Repeat exactly the lines from the line containing "logic[31:0] pc, readdata;" through the last line of the records below, inclusive, and nothing else.
[Start of Attachment]
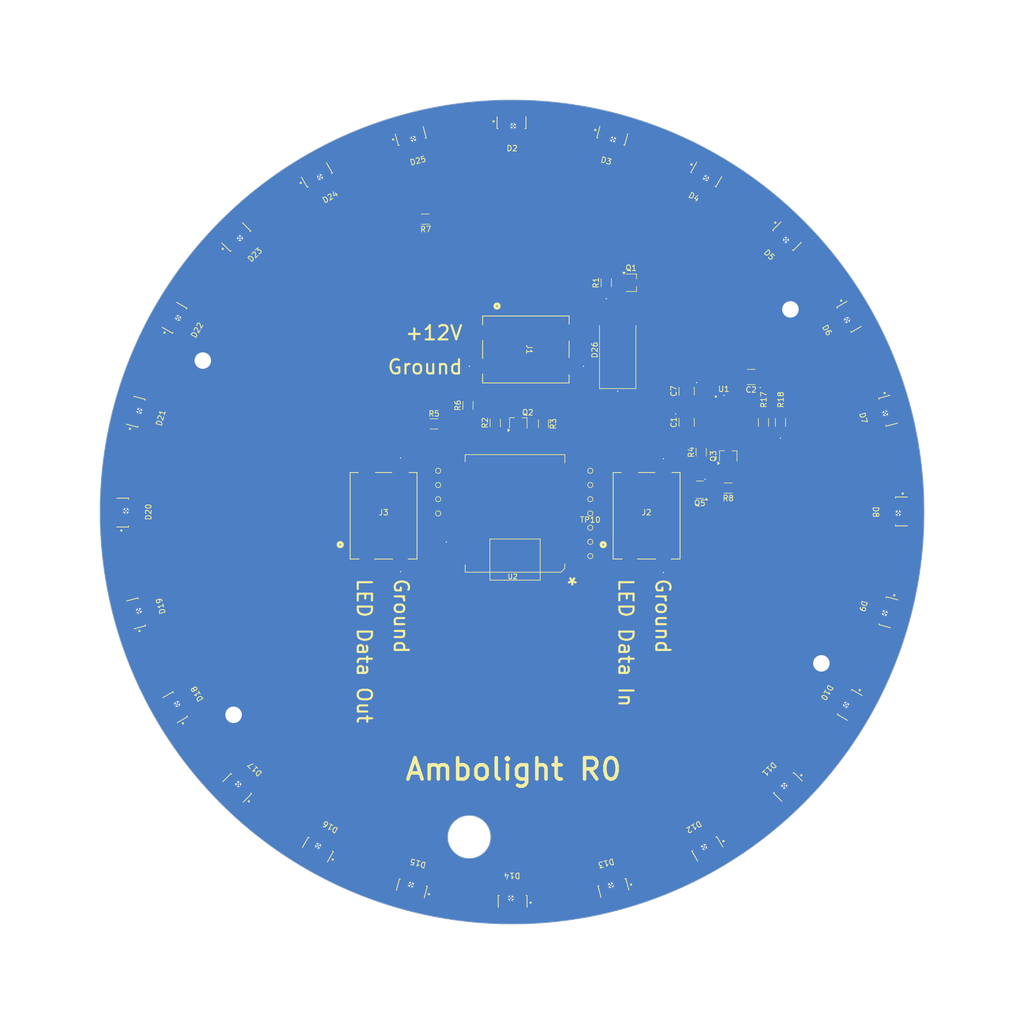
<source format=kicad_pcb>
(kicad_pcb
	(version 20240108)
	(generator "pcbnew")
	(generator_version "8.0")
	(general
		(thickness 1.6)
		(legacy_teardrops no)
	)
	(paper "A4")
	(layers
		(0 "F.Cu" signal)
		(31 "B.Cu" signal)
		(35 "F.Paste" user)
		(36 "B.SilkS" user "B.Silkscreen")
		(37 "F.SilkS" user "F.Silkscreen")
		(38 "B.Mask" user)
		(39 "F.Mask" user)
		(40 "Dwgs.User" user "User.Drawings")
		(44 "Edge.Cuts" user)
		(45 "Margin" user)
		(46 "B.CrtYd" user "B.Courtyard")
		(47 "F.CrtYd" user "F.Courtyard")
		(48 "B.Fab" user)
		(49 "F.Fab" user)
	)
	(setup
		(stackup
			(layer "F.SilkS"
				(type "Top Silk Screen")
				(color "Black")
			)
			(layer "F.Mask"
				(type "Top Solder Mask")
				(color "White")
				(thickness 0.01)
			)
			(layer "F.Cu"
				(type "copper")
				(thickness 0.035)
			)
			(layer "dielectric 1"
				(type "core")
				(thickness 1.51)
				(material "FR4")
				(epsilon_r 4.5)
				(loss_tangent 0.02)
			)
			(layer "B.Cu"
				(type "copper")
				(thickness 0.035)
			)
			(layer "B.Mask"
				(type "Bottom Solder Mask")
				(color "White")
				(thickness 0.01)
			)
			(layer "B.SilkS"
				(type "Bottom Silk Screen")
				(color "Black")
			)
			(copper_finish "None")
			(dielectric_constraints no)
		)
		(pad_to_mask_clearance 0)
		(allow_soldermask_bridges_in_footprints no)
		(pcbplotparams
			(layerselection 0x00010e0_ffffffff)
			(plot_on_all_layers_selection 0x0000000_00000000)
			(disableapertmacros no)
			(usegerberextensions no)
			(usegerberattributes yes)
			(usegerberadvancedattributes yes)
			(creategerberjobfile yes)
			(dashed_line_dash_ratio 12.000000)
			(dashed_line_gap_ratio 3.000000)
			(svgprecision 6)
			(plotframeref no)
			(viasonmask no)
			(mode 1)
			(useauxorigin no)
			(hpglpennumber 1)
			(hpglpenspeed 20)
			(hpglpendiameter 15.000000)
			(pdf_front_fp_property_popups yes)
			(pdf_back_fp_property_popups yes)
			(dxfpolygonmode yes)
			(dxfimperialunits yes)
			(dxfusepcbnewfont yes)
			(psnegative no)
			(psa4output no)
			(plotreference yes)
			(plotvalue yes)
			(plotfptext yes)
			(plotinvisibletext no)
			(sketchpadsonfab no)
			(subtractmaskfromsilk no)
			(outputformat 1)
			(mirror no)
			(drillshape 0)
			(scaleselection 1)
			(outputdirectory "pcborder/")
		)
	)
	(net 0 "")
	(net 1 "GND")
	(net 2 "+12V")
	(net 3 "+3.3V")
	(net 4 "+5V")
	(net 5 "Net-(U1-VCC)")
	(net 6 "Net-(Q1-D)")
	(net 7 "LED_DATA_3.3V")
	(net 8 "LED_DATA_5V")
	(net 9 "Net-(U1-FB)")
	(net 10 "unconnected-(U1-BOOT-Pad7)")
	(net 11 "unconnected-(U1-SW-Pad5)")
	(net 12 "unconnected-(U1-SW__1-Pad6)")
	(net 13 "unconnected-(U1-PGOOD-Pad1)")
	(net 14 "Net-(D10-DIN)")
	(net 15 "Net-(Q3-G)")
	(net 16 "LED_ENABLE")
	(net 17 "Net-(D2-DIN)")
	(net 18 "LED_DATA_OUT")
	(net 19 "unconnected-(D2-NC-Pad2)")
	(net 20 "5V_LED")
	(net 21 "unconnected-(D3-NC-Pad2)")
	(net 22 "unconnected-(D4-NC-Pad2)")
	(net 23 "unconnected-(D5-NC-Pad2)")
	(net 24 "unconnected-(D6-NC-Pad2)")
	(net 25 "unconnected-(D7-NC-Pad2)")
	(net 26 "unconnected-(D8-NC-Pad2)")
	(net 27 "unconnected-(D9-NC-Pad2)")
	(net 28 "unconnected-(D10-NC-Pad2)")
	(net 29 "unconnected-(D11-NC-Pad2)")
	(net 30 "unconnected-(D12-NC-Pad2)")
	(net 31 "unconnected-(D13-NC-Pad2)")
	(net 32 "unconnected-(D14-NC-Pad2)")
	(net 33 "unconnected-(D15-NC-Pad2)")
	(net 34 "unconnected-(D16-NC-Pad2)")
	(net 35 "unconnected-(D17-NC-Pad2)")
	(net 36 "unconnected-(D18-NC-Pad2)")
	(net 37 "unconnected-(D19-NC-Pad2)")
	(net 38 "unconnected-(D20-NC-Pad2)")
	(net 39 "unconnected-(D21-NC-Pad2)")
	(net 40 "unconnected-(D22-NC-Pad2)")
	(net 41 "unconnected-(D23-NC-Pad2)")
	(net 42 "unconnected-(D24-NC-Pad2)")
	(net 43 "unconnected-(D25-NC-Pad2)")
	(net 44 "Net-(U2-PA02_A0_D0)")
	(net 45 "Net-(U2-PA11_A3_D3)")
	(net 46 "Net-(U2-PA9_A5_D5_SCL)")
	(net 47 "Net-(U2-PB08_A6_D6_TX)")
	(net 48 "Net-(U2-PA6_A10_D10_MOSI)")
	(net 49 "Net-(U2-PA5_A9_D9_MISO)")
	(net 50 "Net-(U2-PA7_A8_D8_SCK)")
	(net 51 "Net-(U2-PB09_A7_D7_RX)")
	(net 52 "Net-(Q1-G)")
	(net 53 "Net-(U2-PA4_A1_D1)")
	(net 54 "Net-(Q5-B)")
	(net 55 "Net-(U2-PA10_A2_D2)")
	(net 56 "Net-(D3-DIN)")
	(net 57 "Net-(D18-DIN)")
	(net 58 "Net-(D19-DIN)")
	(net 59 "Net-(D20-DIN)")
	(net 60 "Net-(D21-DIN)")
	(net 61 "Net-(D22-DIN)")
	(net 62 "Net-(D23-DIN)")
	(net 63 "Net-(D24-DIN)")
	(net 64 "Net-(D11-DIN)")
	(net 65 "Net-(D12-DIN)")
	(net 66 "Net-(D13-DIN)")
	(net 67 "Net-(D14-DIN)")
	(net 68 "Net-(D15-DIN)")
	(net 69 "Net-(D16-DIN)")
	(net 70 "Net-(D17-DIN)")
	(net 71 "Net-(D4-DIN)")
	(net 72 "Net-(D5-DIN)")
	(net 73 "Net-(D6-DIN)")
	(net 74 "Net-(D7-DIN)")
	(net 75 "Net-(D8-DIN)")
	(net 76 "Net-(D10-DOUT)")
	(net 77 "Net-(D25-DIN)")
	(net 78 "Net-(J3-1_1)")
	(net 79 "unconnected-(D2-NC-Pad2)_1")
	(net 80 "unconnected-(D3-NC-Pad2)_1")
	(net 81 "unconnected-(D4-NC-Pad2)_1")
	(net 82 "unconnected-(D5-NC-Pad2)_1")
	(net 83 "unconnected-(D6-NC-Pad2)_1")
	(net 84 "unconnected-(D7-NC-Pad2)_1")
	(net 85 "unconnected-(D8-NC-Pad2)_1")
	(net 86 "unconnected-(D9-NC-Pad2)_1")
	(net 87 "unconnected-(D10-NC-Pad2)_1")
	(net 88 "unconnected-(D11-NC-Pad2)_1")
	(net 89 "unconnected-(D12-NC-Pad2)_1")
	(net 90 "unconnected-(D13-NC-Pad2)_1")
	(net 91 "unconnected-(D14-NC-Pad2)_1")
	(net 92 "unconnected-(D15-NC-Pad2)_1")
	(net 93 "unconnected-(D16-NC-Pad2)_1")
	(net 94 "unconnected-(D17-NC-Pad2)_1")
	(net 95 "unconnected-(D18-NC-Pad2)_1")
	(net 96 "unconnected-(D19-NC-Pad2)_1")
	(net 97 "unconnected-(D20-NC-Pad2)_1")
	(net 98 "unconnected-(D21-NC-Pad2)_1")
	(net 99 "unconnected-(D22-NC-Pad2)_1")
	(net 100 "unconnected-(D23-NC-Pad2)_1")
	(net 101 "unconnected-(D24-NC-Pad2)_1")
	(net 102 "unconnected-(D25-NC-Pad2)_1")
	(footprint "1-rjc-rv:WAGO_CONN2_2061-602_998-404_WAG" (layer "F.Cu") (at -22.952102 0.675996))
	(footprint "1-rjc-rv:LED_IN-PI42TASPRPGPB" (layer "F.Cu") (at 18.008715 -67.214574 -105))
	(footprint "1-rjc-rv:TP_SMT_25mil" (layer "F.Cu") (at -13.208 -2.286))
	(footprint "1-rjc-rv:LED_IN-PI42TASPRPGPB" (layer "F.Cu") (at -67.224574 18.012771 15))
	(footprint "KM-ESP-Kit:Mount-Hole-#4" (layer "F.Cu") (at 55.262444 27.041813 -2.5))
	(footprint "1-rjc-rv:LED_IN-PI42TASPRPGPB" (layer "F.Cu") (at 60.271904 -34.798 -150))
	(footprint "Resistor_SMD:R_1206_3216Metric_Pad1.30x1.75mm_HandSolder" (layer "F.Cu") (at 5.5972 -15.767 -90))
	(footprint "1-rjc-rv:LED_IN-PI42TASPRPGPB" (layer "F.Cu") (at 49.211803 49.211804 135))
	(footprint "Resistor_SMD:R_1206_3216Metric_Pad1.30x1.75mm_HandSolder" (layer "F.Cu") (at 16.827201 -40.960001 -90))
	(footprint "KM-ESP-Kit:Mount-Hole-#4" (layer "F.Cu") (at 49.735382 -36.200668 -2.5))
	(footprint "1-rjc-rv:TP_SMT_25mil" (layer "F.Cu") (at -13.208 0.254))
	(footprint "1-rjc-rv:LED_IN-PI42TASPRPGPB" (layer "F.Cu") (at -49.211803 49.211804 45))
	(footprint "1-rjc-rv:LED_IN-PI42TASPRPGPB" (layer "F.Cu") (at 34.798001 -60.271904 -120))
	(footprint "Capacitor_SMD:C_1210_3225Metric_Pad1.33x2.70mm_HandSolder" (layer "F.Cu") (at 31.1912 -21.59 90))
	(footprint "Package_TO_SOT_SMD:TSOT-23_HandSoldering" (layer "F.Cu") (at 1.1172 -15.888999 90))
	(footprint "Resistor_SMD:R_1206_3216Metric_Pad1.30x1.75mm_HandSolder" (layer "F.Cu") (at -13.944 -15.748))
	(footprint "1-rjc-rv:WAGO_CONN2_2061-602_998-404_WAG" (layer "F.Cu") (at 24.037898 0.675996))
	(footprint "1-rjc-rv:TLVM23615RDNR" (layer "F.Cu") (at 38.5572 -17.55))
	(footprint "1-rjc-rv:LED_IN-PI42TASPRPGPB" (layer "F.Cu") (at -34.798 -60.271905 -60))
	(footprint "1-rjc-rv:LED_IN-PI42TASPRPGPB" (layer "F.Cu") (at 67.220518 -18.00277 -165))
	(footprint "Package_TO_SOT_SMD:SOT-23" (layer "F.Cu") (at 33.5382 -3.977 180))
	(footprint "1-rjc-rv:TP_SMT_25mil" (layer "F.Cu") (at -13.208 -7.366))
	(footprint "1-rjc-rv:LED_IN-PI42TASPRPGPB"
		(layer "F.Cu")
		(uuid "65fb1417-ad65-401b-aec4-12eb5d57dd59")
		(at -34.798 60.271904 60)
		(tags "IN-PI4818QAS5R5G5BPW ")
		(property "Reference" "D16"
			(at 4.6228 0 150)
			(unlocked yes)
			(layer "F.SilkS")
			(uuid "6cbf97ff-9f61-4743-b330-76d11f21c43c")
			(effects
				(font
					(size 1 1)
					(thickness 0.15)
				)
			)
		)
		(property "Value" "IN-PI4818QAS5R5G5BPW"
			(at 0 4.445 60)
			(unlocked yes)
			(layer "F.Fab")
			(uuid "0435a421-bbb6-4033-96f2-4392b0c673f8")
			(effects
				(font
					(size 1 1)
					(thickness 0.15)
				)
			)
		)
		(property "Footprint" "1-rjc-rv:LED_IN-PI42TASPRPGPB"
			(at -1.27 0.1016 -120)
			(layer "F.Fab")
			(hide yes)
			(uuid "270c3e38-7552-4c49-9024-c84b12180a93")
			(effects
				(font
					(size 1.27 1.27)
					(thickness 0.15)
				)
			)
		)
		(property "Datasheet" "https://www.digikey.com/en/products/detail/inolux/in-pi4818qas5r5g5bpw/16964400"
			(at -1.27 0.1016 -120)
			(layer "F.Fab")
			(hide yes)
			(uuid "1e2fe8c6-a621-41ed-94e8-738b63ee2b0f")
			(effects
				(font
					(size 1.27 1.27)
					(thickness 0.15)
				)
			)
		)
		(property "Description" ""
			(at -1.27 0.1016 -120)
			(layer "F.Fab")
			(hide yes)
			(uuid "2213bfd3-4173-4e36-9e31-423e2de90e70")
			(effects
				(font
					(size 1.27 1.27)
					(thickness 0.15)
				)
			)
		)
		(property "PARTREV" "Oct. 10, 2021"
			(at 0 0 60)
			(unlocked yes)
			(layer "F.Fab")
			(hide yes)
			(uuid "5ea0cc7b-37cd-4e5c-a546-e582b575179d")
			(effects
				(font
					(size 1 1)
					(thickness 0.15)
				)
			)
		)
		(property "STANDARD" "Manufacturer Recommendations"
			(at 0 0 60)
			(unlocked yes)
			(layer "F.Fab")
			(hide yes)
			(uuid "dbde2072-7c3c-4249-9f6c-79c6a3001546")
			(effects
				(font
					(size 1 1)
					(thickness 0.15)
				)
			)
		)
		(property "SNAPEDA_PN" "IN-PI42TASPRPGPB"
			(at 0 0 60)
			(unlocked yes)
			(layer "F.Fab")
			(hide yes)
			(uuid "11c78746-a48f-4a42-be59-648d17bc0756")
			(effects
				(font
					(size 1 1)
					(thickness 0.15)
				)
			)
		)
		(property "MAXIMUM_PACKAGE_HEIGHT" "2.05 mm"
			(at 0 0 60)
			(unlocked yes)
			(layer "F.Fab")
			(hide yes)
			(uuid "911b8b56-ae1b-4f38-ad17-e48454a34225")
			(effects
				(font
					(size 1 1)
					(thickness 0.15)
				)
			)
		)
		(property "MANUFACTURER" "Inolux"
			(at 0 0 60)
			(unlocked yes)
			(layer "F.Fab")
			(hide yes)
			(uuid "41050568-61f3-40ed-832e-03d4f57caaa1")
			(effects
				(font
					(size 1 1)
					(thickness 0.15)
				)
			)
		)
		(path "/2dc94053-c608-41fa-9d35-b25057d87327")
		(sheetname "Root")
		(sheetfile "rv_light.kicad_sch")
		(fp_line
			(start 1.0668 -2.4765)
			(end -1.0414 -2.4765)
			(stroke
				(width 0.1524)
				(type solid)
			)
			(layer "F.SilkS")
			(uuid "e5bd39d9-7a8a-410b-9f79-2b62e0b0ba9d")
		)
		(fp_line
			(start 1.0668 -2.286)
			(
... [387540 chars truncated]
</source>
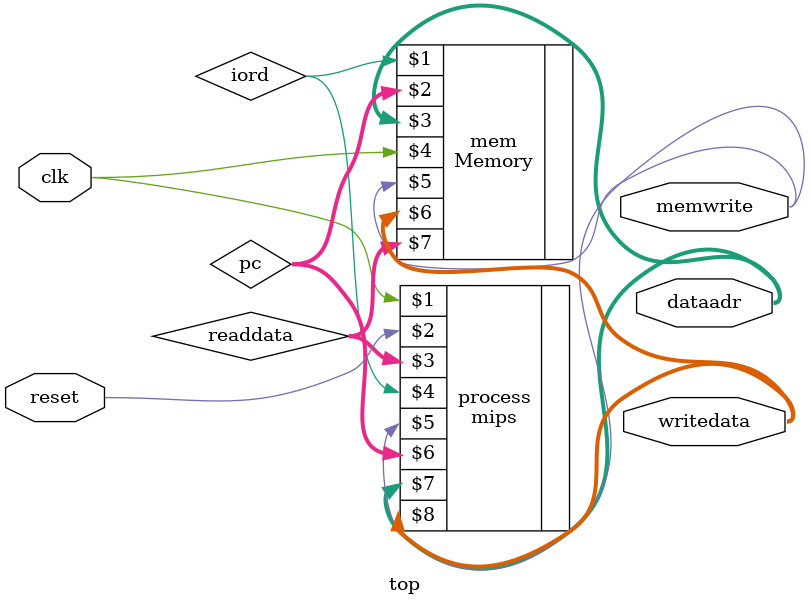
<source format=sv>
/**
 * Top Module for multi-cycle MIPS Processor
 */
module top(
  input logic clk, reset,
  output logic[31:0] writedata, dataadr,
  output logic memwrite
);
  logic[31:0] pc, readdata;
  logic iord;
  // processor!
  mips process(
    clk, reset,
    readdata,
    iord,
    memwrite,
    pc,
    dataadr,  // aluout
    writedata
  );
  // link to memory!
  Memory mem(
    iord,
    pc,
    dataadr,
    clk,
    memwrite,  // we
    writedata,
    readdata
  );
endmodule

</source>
[End of Attachment]
__SOLUTION TO THE PROBLEM__:
  logic[31:0] pc, readdata;
  logic iord;
  // processor!
  mips process(
    clk, reset,
    readdata,
    iord,
    memwrite,
    pc,
    dataadr,  // aluout
    writedata
  );
  // link to memory!
  Memory mem(
    iord,
    pc,
    dataadr,
    clk,
    memwrite,  // we
    writedata,
    readdata
  );
endmodule

</source>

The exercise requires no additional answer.